**TASK DETAILS**
Every record below should be transcribed exactly. Omit the images.

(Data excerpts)
::::::::

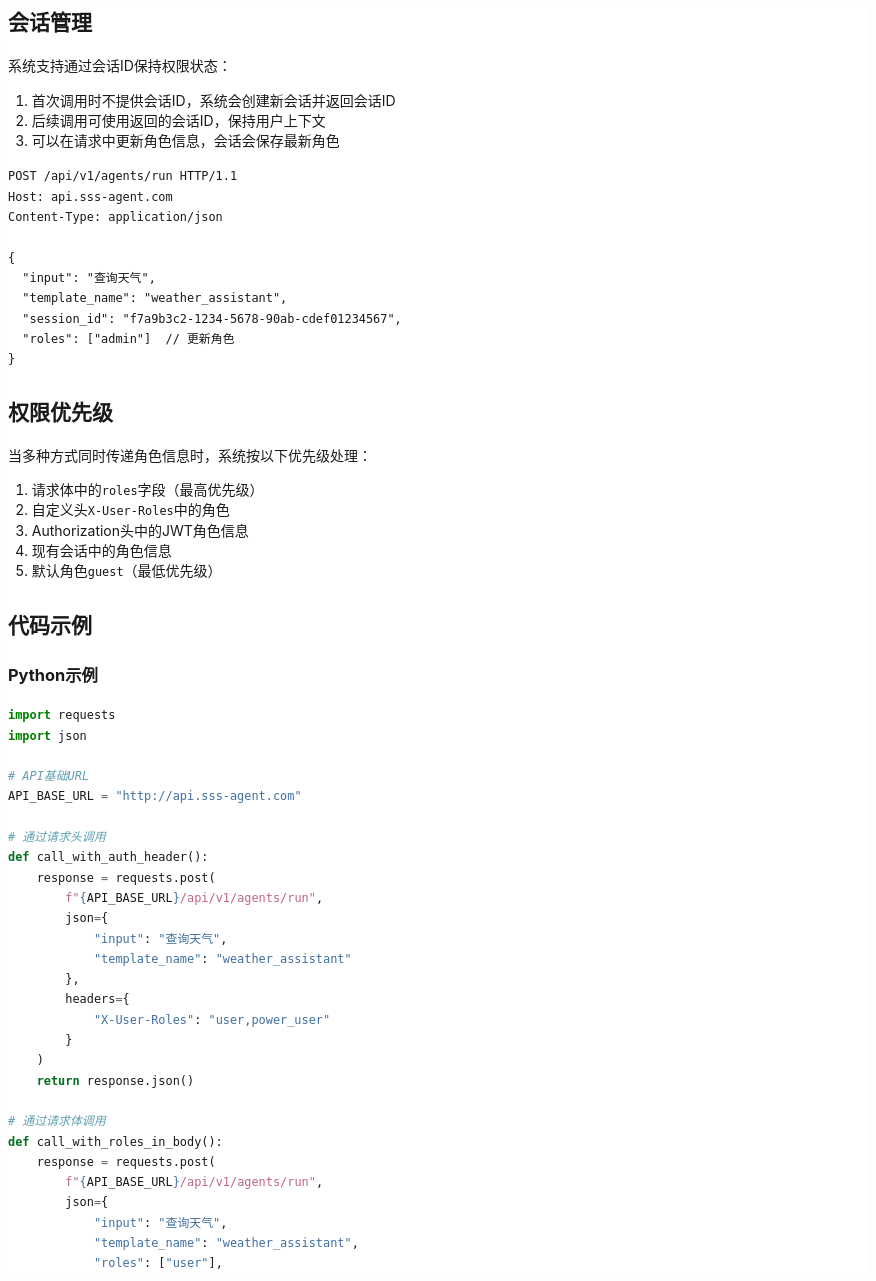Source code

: ## 会话管理

系统支持通过会话ID保持权限状态：

1. 首次调用时不提供会话ID，系统会创建新会话并返回会话ID
2. 后续调用可使用返回的会话ID，保持用户上下文
3. 可以在请求中更新角色信息，会话会保存最新角色

```http
POST /api/v1/agents/run HTTP/1.1
Host: api.sss-agent.com
Content-Type: application/json

{
  "input": "查询天气",
  "template_name": "weather_assistant",
  "session_id": "f7a9b3c2-1234-5678-90ab-cdef01234567",
  "roles": ["admin"]  // 更新角色
}
```

## 权限优先级

当多种方式同时传递角色信息时，系统按以下优先级处理：

1. 请求体中的`roles`字段（最高优先级）
2. 自定义头`X-User-Roles`中的角色
3. Authorization头中的JWT角色信息
4. 现有会话中的角色信息
5. 默认角色`guest`（最低优先级）

## 代码示例

### Python示例

```python
import requests
import json

# API基础URL
API_BASE_URL = "http://api.sss-agent.com"

# 通过请求头调用
def call_with_auth_header():
    response = requests.post(
        f"{API_BASE_URL}/api/v1/agents/run",
        json={
            "input": "查询天气",
            "template_name": "weather_assistant"
        },
        headers={
            "X-User-Roles": "user,power_user"
        }
    )
    return response.json()

# 通过请求体调用
def call_with_roles_in_body():
    response = requests.post(
        f"{API_BASE_URL}/api/v1/agents/run",
        json={
            "input": "查询天气",
            "template_name": "weather_assistant",
            "roles": ["user"],
```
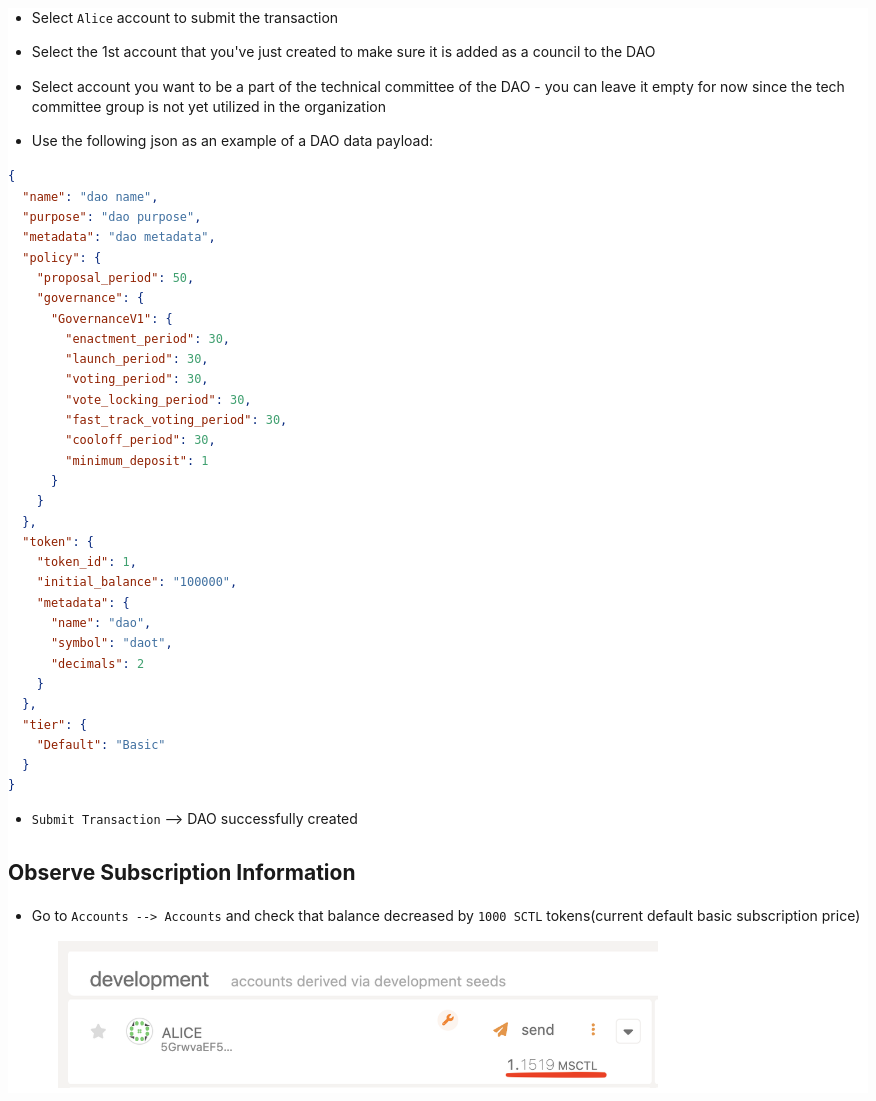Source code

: - Select `Alice` account to submit the transaction

- Select the 1st account that you've just created to make sure it is added as a council to the DAO 

- Select account you want to be a part of the technical committee of the DAO - you can leave it empty for now since the tech committee group is not yet utilized in the organization

- Use the following json as an example of a DAO data payload:

```json
{
  "name": "dao name",
  "purpose": "dao purpose",
  "metadata": "dao metadata",
  "policy": {
    "proposal_period": 50,
    "governance": {
      "GovernanceV1": {
        "enactment_period": 30,
        "launch_period": 30,
        "voting_period": 30,
        "vote_locking_period": 30,
        "fast_track_voting_period": 30,
        "cooloff_period": 30,
        "minimum_deposit": 1
      }
    }
  },
  "token": {
    "token_id": 1,
    "initial_balance": "100000",
    "metadata": {
      "name": "dao",
      "symbol": "daot",
      "decimals": 2
    }
  },
  "tier": {
    "Default": "Basic"
  }
}
```

- `Submit Transaction` --> DAO successfully created

## Observe Subscription Information

- Go to `Accounts --> Accounts` and check that balance decreased by `1000 SCTL` tokens(current default basic subscription price)

<img src="images/subscription/Screenshot%202023-06-29%20at%2018.02.23.png" width="600" style="padding-left: 50px;">
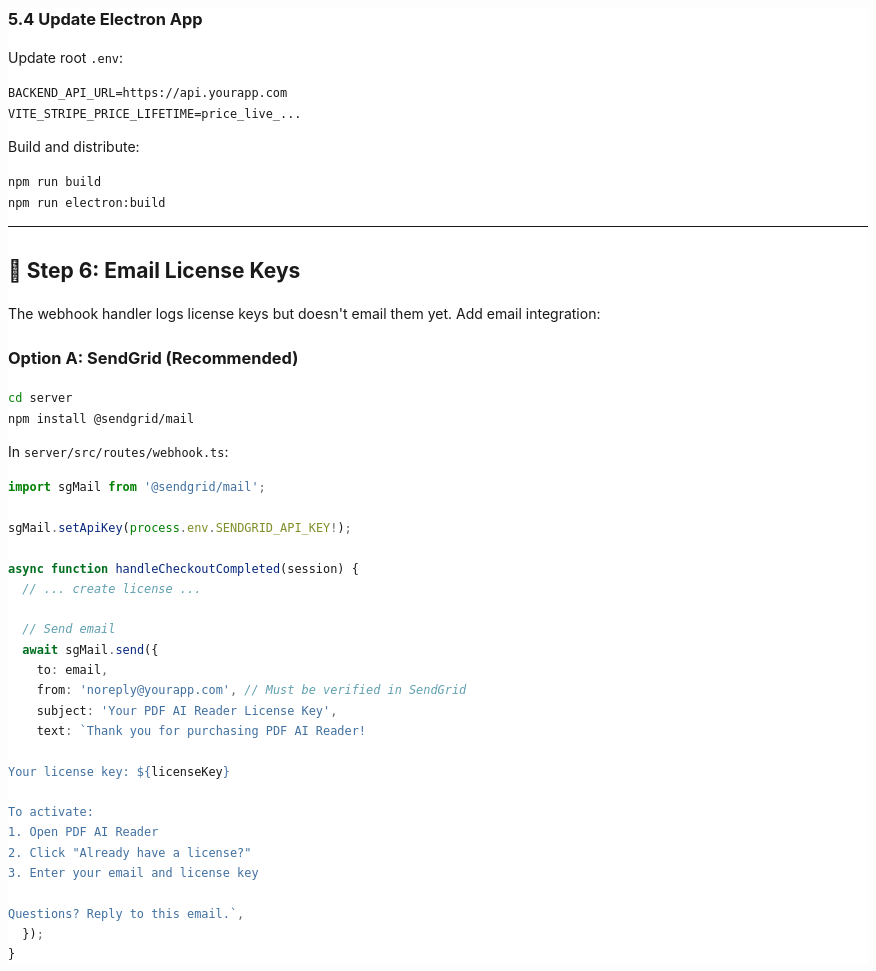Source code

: ### 5.4 Update Electron App

Update root `.env`:

```env
BACKEND_API_URL=https://api.yourapp.com
VITE_STRIPE_PRICE_LIFETIME=price_live_...
```

Build and distribute:

```bash
npm run build
npm run electron:build
```

---

## 📧 Step 6: Email License Keys

The webhook handler logs license keys but doesn't email them yet. Add email integration:

### Option A: SendGrid (Recommended)

```bash
cd server
npm install @sendgrid/mail
```

In `server/src/routes/webhook.ts`:

```typescript
import sgMail from '@sendgrid/mail';

sgMail.setApiKey(process.env.SENDGRID_API_KEY!);

async function handleCheckoutCompleted(session) {
  // ... create license ...

  // Send email
  await sgMail.send({
    to: email,
    from: 'noreply@yourapp.com', // Must be verified in SendGrid
    subject: 'Your PDF AI Reader License Key',
    text: `Thank you for purchasing PDF AI Reader!

Your license key: ${licenseKey}

To activate:
1. Open PDF AI Reader
2. Click "Already have a license?"
3. Enter your email and license key

Questions? Reply to this email.`,
  });
}
```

::::::::

**OUTPUT OF THE EXERCISE**
Source code

: ## 会话管理

系统支持通过会话ID保持权限状态：

1. 首次调用时不提供会话ID，系统会创建新会话并返回会话ID
2. 后续调用可使用返回的会话ID，保持用户上下文
3. 可以在请求中更新角色信息，会话会保存最新角色

```http
POST /api/v1/agents/run HTTP/1.1
Host: api.sss-agent.com
Content-Type: application/json

{
  "input": "查询天气",
  "template_name": "weather_assistant",
  "session_id": "f7a9b3c2-1234-5678-90ab-cdef01234567",
  "roles": ["admin"]  // 更新角色
}
```

## 权限优先级

当多种方式同时传递角色信息时，系统按以下优先级处理：

1. 请求体中的`roles`字段（最高优先级）
2. 自定义头`X-User-Roles`中的角色
3. Authorization头中的JWT角色信息
4. 现有会话中的角色信息
5. 默认角色`guest`（最低优先级）

## 代码示例

### Python示例

```python
import requests
import json

# API基础URL
API_BASE_URL = "http://api.sss-agent.com"

# 通过请求头调用
def call_with_auth_header():
    response = requests.post(
        f"{API_BASE_URL}/api/v1/agents/run",
        json={
            "input": "查询天气",
            "template_name": "weather_assistant"
        },
        headers={
            "X-User-Roles": "user,power_user"
        }
    )
    return response.json()

# 通过请求体调用
def call_with_roles_in_body():
    response = requests.post(
        f"{API_BASE_URL}/api/v1/agents/run",
        json={
            "input": "查询天气",
            "template_name": "weather_assistant",
            "roles": ["user"],
```
Source code

: - Select `Alice` account to submit the transaction

- Select the 1st account that you've just created to make sure it is added as a council to the DAO 

- Select account you want to be a part of the technical committee of the DAO - you can leave it empty for now since the tech committee group is not yet utilized in the organization

- Use the following json as an example of a DAO data payload:

```json
{
  "name": "dao name",
  "purpose": "dao purpose",
  "metadata": "dao metadata",
  "policy": {
    "proposal_period": 50,
    "governance": {
      "GovernanceV1": {
        "enactment_period": 30,
        "launch_period": 30,
        "voting_period": 30,
        "vote_locking_period": 30,
        "fast_track_voting_period": 30,
        "cooloff_period": 30,
        "minimum_deposit": 1
      }
    }
  },
  "token": {
    "token_id": 1,
    "initial_balance": "100000",
    "metadata": {
      "name": "dao",
      "symbol": "daot",
      "decimals": 2
    }
  },
  "tier": {
    "Default": "Basic"
  }
}
```

- `Submit Transaction` --> DAO successfully created

## Observe Subscription Information

- Go to `Accounts --> Accounts` and check that balance decreased by `1000 SCTL` tokens(current default basic subscription price)

<img src="images/subscription/Screenshot%202023-06-29%20at%2018.02.23.png" width="600" style="padding-left: 50px;">
Source code

: ### 5.4 Update Electron App

Update root `.env`:

```env
BACKEND_API_URL=https://api.yourapp.com
VITE_STRIPE_PRICE_LIFETIME=price_live_...
```

Build and distribute:

```bash
npm run build
npm run electron:build
```

---

## 📧 Step 6: Email License Keys

The webhook handler logs license keys but doesn't email them yet. Add email integration:

### Option A: SendGrid (Recommended)

```bash
cd server
npm install @sendgrid/mail
```

In `server/src/routes/webhook.ts`:

```typescript
import sgMail from '@sendgrid/mail';

sgMail.setApiKey(process.env.SENDGRID_API_KEY!);

async function handleCheckoutCompleted(session) {
  // ... create license ...

  // Send email
  await sgMail.send({
    to: email,
    from: 'noreply@yourapp.com', // Must be verified in SendGrid
    subject: 'Your PDF AI Reader License Key',
    text: `Thank you for purchasing PDF AI Reader!

Your license key: ${licenseKey}

To activate:
1. Open PDF AI Reader
2. Click "Already have a license?"
3. Enter your email and license key

Questions? Reply to this email.`,
  });
}
```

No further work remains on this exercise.